Robert and Donald Saint helped their father at the lumber yard and drove truck.
Bert Macho was employed at the Black Bear Tavern. He also helped his father at the meat market.
40 YEARS AGO • OCTOBER 27, 1983
HOME COMPUTERS
BECOMING COMMON
by Linda Shaffer
Ever wish you could find someone who, with no grumbling, could get your checkbook balanced for you? Or someone who would organize your recipes or save you a few gray hairs at income tax time? Or maybe somebody who would inventory all your household goods and, at the same time, help educate and entertain your children when you need a break?

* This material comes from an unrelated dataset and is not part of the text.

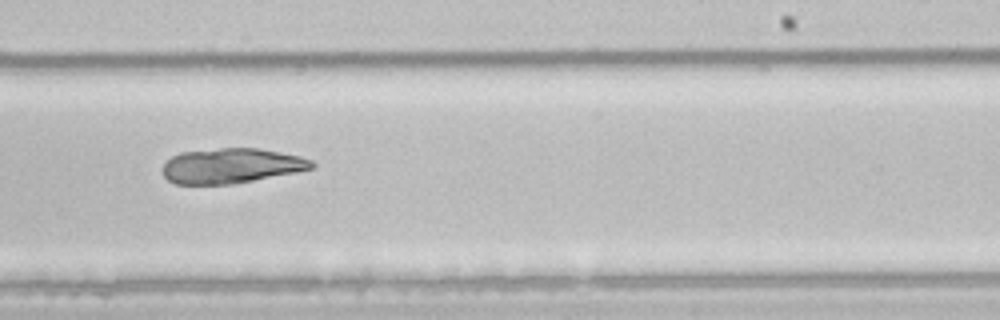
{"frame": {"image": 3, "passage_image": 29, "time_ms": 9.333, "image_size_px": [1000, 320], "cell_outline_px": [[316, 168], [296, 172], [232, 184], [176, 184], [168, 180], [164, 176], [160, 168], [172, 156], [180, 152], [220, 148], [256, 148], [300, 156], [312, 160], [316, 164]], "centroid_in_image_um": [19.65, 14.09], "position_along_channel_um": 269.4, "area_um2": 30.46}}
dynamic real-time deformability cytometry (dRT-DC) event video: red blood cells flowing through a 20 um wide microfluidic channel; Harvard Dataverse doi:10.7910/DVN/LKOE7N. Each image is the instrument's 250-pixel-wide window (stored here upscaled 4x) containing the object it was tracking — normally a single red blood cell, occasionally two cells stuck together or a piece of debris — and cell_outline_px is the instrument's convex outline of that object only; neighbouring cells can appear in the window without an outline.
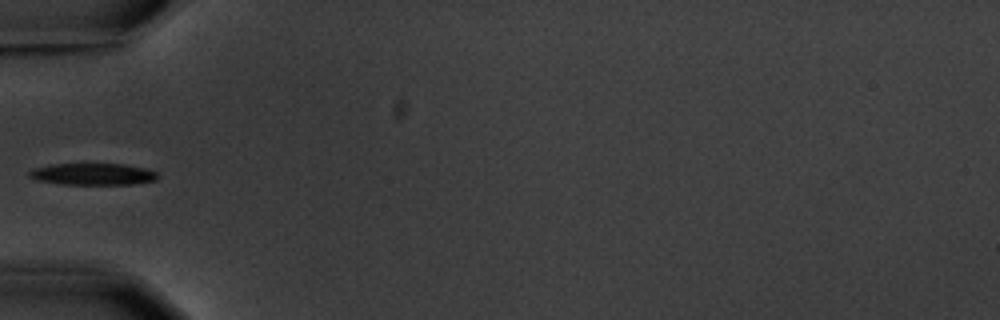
{"species": "common noctule bat (a hibernating species)", "species_latin": "Nyctalus noctula", "temperature_condition": "warm", "stored_images_in_passage": 6, "segment_of_instrument_passage": [2, 2], "camera_frame_rate_fps": 3000, "um_per_image_px": 0.085, "animal": {"sex": "male", "body_mass_g": 20.1, "forearm_length_mm": 53.5}, "frame": {"image": 1, "passage_image": 6, "time_ms": 6.667, "image_size_px": [1000, 320], "cell_outline_px": [[160, 176], [156, 180], [132, 184], [60, 184], [36, 180], [28, 176], [28, 172], [32, 168], [48, 164], [124, 164], [144, 168], [156, 172]], "centroid_in_image_um": [7.85, 14.8], "position_along_channel_um": 77.2, "area_um2": 16.36}}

Relax; the experts tell us help is at hand for all of the above, and more.
Their names are VIC-20, TRS80, Epson, Apple, Atari, and Timex, to name only a few.
Many homes are adding these new members to their families to help “run things, and are finding the company of a computer almost as beneficial to their homes as the larger systems are to the giant corporations.
Doug Shear of Thompson Falls reports his Texas Instruments computer saves his family a lot of time in managing the household budget. And the “Hunt the Wumpus” game, among others, entertains his children. Lindy and Jared also have several computerized early reading programs they are learning from.
Shear says, “We find the home computer a help at income tax time. Instead of going through all the papers, you can pull forward medical expenses, etc. It will balance your checkbook, too, but Janet and I don’t have that program yet. I do keep some of the store inventory on it and we print out labels on it, too.” In addition, he uses it for some of Doug’s Drugs pharmaceutical work regarding insurance forms and Medicaid.
A borrowed Radio Shack model III was used recently by Ernie and Mary Franke to help them decide just where they want to go for their family and business. Ernie would like to put his Town Pump inventory on it for starters, he says. Mainly they are beginning to learn the language of the computer from the instruction book and have been trying some of the games.
Colleen Douglas began to educate herself a few years ago about the usefulness of computers by reading considerable literature, and taking a computer course last fall at the high school. “The course helped me evaluate just what hardware and software I would need for my home, family and business uses.” She settled on the Radio Shack TRS80 a year ago and attended Radio Shack training seminars in Spokane.
My kids use the word processor in place of a typewriter,” Douglas said, “and it saves me a great deal of time in my bookkeeping and business projections for Falls Photo, Ray’s Auto and some commercial properties.”
Colleen says she also uses her word processor for business letter writing and likes being able to put one letter into the machine and have it make 20 more copies for her.
Before purchasing a computer recommended reading is Peter McWilliams, The Personal Computer, an entertaining and informative book.
Other suggested readings are the magazines Popular Computing, Personal Computing, and Compute.
Out on the Blue Slide Road, Ross Duffel gives computer instruction to local children. He purchased computer equipment a couple of years ago, he says, and has done considerable programming.